Caput is largely responsible for contemporary Icelandic musical compositions having become as widely known as they are today. When the ensemble was formed in 1987, the opportunities for performing modern music in Iceland were limited, and Caput wanted to remedy that situation.

At first Caput was primarily a holiday project, since almost all its 20 or so members lived and studied outside Iceland. During their holidays in Iceland the members of Caput met and gradually rehearsed a large repertoire, mainly of new Icelandic music, but in time also other contemporary music.

However, the international distribution of the members meant that a wealth of different inspirations were also brought home to Iceland and that an international network was built up.
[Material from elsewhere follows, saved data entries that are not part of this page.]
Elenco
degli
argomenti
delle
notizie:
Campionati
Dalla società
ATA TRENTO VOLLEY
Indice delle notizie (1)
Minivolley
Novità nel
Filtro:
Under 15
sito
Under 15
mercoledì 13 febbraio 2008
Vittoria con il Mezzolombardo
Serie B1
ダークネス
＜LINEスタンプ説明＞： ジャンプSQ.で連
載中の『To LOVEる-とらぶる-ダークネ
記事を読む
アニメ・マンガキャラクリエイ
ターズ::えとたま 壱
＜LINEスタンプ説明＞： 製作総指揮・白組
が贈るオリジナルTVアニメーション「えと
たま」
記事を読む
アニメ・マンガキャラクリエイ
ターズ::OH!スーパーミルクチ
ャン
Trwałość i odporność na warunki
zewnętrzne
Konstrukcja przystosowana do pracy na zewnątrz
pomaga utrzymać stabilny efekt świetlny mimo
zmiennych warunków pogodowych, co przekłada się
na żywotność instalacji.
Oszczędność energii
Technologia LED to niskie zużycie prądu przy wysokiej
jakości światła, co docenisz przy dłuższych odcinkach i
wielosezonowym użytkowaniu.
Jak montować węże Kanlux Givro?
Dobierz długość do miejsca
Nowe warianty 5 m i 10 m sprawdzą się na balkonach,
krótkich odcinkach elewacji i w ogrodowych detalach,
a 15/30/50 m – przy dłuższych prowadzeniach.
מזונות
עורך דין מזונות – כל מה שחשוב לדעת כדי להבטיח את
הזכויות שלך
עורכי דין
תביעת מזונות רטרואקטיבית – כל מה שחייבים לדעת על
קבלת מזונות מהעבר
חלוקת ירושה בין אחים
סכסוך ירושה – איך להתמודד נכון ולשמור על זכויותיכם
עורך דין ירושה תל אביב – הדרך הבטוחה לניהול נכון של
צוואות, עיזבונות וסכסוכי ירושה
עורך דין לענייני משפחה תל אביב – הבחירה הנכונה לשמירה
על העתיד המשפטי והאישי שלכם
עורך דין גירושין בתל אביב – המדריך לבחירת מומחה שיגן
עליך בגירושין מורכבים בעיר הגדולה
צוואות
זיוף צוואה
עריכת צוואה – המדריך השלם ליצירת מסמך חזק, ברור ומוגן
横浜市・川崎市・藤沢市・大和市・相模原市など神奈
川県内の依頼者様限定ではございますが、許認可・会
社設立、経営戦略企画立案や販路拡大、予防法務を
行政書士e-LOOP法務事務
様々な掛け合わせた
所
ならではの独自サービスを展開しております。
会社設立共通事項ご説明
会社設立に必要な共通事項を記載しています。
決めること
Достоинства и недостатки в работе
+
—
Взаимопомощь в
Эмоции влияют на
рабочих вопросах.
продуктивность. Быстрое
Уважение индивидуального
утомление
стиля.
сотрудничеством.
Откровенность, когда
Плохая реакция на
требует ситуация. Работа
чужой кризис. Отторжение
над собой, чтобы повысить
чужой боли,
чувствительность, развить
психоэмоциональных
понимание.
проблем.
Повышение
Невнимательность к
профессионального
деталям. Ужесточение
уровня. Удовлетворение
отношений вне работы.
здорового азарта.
In the course of just a few years Caput had made a name for itself as an ultra-professional ensemble, and this has also led to permanent support from the Icelandic Ministry of Culture and the City of Reykjavík. Recognition of the ensemble has also resulted in two previous nominations for the Nordic Council’s Music Prize (1997 and 1999).

Caput has travelled extensively to important festivals in Europe and the USA, but since it is expensive and difficult to transport such a large ensemble, CD recordings are a major element in Caput's activities.

The ensemble has appeared on many important releases, such as the landmark recording of Haukur Tómassons Guðrún's Fourth Song in 1997. For this work Haukur Tómasson won the Nordic Council's Music Prize in 2004.

Besides this CD Caput has recorded works by among others Jón Leifs, Snorri S. Birgisson, Hjálmar Ragnarsson, Atli Ingólfsson (Iceland), Sunleif Rasmussen (the Faroe Islands), Lars Graugaard (Denmark) and Nikos Skalkottas (Greece).

The early years of the ensemble are described in an article in Nordic Sounds No. 1/1995.